The dictionary defines an adult as ‘one who is grown up or mature’. Many adults, however, while physically and even intellectually mature, may never achieve emotional, spiritual and psychosexual maturity. Throughout adult life, development may continue in each of these areas, sometimes smoothly and sometimes in a stepwise fashion, spurred on or retarded by circumstances and by past experience. A well-balanced adult is resilient enough to be able to cope with the successes and pitfalls of life, provided he has adequate support from society. He is capable of contributing fruitfully to the community through work and leisure activities, whether inside or outside the home. The balanced adult also finds his place in the network of society, although he may believe it is his duty to try to modify some aspect of it. Most children are conceived and raised by a mother and a father who have chosen to live together and to have a sexual relationship. Today many couples use some form of contraception to plan their families, and this has brought about a radical change in the structure of Western-type society. A large percentage of women are returning to some form of employment after childbirth. Some resume work only a matter of months later, although most wait a few years, usually until their children have started school. It is argued by some that raising children is more stressful today than in the past. As geographical mobility increases, young parents tend to move away from the area in which their own parents live. Also, the divorce rates have soared over the last fifteen years; the institution of marriage as the stable bedrock of society is not as firm as it once was.
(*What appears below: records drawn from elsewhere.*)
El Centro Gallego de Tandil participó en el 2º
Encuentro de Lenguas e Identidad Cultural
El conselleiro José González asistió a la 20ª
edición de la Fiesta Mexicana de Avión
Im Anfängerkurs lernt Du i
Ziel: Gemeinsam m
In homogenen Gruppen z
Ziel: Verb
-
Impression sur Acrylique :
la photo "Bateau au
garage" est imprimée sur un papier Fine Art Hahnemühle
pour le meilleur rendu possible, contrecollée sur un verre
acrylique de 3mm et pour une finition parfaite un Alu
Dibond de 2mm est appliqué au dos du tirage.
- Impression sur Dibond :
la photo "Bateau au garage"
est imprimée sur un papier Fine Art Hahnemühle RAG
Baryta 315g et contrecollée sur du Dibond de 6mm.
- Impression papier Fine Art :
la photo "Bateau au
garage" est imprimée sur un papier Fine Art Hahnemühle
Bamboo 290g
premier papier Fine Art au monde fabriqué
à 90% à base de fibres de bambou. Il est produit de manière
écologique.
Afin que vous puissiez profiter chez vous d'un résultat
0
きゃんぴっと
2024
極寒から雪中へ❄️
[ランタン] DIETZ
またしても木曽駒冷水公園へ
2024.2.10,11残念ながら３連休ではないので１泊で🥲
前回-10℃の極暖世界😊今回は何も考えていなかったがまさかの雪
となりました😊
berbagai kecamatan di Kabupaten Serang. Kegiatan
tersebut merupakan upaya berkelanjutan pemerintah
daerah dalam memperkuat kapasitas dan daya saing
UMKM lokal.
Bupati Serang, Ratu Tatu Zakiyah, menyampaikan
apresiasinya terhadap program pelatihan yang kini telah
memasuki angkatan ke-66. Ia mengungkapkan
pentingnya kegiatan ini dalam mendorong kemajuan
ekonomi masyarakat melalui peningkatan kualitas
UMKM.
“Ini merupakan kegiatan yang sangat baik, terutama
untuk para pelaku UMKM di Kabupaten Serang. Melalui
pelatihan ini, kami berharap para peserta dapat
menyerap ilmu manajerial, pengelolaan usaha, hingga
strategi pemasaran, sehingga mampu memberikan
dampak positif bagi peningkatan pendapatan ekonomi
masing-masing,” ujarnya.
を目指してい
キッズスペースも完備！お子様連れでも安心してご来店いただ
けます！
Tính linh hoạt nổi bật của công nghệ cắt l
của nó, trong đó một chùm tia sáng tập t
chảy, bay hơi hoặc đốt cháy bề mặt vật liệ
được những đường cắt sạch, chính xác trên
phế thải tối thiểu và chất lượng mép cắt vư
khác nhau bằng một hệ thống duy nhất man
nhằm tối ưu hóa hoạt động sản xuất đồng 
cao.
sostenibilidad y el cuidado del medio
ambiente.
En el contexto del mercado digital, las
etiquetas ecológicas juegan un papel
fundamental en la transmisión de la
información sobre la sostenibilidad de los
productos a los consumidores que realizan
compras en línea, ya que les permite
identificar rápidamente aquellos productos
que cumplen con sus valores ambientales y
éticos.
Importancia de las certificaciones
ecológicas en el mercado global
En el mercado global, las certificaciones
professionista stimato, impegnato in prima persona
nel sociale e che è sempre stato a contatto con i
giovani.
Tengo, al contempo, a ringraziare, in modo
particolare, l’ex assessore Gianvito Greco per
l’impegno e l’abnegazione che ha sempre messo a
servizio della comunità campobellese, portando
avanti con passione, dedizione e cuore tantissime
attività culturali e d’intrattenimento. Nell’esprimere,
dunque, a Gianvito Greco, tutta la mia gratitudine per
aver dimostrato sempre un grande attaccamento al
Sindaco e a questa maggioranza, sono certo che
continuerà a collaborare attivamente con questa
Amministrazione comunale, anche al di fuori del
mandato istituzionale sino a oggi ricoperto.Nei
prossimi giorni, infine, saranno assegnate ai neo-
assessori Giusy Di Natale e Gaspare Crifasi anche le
It is often argued that the growing child needs parents of both sexes to model its behaviour. In this respect running a one-parent family after a divorce may seem rather a deprivation. On the other hand there is no sound evidence that children are always better off with two parents. If one parent chooses to give all his or her attention to the child, this is better than raising it in disharmony where the two adults are constantly quarrelling.

Middle and old age

Both men and women are capable of reproduction for a comparatively long period of their lives. Even past the reproductive phase, they can continue to play a valuable role in ensuring the success of the human race. To the physical and emotional changes of the female (and male) menopause is added the realization that life is half over. To balance this, the practical aspects of life become less complicated. Children are increasingly independent, perhaps leaving home; careers settle down; financial worries are often less acute. The middle-aged and elderly make an important guiding and advisory contribution in many societies. In the developed West this is unfortunately less so, and the elderly are less valued than they might be. The older a person becomes, the faster time seems to fly. Those who have taken care to cultivate a spiritual or philosophical awareness are likely to find the prospect of old age and death less frightening. A sense of having made your existence meaningful and worthwhile , of having done the important things in life -whatever you may have decided they are – is perhaps the best preparation for the final act of life’s drama.